I am a victim of pre-menopausal memory loss. Which may sound bad, but actually comes in handy now and then. I can read a book, then enjoy it again six months later, having no idea whodunit. So when I read a blog entry a few weeks ago about somebody's cornbread that was not quite up-to-par, it reminded me of the biscuit story. That's not the bad part though. The problem is that I can't remember whose blog I read it on to give some linky-love, so whoever you are, thanks for the biscuit reminder. I appreciate all the verbal clues I can get.
On to the biscuit story.
I was born in DC and raised in New Jersey. I don't believe, in the first 23 years of my life, that I ever ate a biscuit. We had great breads from the Jewish bakeries, but nary a biscuit. I wasn't even sure what they were. So when Ben and I married, he gave me his biscuit recipe which he had written inside the cover of his Bible. It's that important to a southern man. But along with the biscuit recipe, he had a few others he considered crucial to life-as-we-know-it.
So trying to be the ultimate wife, I set to work making biscuits one day. I measured. I cut in shortening. I tossed wet with dry quickly. I folded and patted a few times. I cut them out and put them on the pan. Ungreased, of course. I happily put the pan in a 450 degree oven just like the recipe said, and set the timer.
For one hour.
I had already made a pot of soup which was simmering, just waiting for my very first biscuits to sop up the juice, so Ben and I were out in the yard playing with our neighbor's puppies, waiting for the timer to announce the hot, flaky goodness springing forth from my newlywed oven.

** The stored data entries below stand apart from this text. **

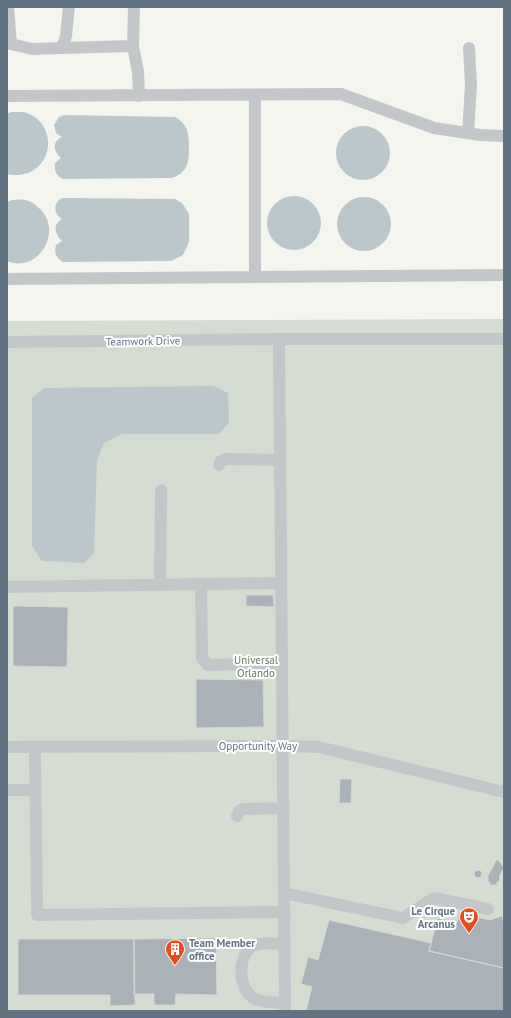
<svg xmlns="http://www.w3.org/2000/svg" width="511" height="1018" viewBox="0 0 511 1018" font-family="'PT Sans',sans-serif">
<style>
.green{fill:#d5dcd1}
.water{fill:#bbc7cb}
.building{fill:#aab2b7;stroke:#d6d6d3}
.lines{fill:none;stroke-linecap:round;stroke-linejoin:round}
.minor{stroke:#c4c7ca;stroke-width:12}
.labels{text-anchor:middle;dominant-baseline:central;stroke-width:4;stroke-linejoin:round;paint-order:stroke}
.street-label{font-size:11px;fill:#627483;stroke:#fff}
.park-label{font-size:11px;fill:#667962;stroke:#fff}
.poi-label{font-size:11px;font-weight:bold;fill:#627483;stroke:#fff;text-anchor:end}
</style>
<rect width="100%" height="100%" fill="#f5f5f0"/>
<!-- green -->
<path class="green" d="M504,319V1011H7V321Z"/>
<!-- water -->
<path class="water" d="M11,112C15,112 20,112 23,112C54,119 57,161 28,173C22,175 14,176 7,174V114Z
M64,115L175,117C189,125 189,135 189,149C189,164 186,174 171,178L63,179C56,175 54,171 55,163L61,158C54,152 51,142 62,137L56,133L54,125L59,117Z
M336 153a27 27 0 1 1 54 0a27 27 0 1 1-54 0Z
M267 223a27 27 0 1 1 54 0a27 27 0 1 1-54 0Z
M337 224a27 27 0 1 1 54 0a27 27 0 1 1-54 0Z
M62,198L175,199L182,203L189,214V242L183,255L171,261L63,262C56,258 54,253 56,245L62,241C55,234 52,225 62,219C54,214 52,204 62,198Z
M12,200C16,200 21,199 25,200C31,201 36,205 41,210C63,233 37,274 7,261V202Z
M213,386L228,393L229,423L219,434H122L104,443L97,460L94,553L84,563L42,561L32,546V398L44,388Z"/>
<!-- building -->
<path class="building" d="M246,595H273L274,607L246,606Z
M13,606L68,607L67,667L13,666Z
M196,679L263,680L264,727L196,728Z
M340,779H352L351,803H339Z
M497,859L504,867L500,875L499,882H497V885H490V882H488V874H489Z
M474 874a4 4 0 1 1 8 0a4 4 0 1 1-8 0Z
M459,913L490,920L502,916L504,925V968L429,951L438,918L457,923Z
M329,920L431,943L429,951L504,968V1011H306L312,987L301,984L308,957L318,960Z
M216,938L217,995L176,994L175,1005H154V994H134V939Z
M18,939H134L135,1005L110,1006V995H18Z"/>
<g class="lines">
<!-- minor -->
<path class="minor" d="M8,7L11,44L32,49L62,48L66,36L69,7
M133,46L138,72L139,96
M62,48L133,46L134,7
M7,96L341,94L434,128L480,135L504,136
M468,133L471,85L469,48
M255,277V95
M7,279L504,275
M279,339L285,1011
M7,342L279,339H504
M219,465L221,461L225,459L280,460
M201,584L202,658L208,665L282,663
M160,585L161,490
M7,587L281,583
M7,747L283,746L319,747L504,792
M35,747L37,915L285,912
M7,790H36
M237,816L240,810L244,809L284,808
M284,893L403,918L434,898L488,909
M285,944C275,944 259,941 251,947C237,959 238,990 255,999C264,1003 275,1002 285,1003"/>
</g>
<!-- icons -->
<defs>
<symbol id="theatre-pin" viewBox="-11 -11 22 30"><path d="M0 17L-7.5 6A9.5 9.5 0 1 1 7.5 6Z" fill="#e84b1d" stroke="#fff"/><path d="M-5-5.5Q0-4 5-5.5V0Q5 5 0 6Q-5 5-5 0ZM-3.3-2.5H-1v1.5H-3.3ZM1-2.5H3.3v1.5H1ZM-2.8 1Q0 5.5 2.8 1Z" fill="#fff"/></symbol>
<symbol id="building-pin" viewBox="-11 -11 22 30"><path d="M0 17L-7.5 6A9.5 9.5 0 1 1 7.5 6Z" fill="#e84b1d" stroke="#fff"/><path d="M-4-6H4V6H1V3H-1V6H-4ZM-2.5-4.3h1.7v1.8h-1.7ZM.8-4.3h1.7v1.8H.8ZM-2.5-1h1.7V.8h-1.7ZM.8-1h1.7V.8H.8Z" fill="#fff"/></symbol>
</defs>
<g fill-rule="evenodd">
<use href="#theatre-pin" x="458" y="906" width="22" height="30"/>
<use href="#building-pin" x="164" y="938" width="22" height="30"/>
</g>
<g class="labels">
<!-- street labels -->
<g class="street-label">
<text transform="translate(143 341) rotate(-1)">Teamwork Drive</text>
<text x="258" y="746">Opportunity Way</text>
</g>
<!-- park labels -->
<g class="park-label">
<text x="256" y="660">Universal<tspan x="256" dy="13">Orlando</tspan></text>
</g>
<!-- poi labels -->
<g class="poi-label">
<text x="455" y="911">Le Cirque<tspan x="455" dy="13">Arcanus</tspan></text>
<text x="189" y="943" text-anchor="start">Team Member<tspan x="189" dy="13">office</tspan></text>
</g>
</g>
<!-- border -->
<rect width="511" height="1018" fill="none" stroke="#627483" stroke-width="16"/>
</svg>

After about 30 minutes, Ben asked if I had set the timer. Yes, I assured him. Time drags when your mouth is watering in anticipation.
After 40 minutes we saw smoke coming through the screen door. Houston, we have a problem.
We ran in the house, threw open windows and doors, and Ben fairly flew out the door with the smoking pan. Turns out the 450 degrees was for the biscuits. The one hour was for the banana bread. Who knew?
Ben likes to tell this story to newlyweds and always tells them he actually ate one. That is not true. They were black as hockey pucks, all the way through. We tried to break one in half and couldn't. So Ben set one in the crook of the walnut tree he used to throw knives at and cocked back his arm. He let fly a solid steel throwing knife which hit the biscuit dead center and shattered into a million pieces. I believe the biscuit is still there.
For the record, he says I make the best biscuits on the planet now. I just needed a little practice.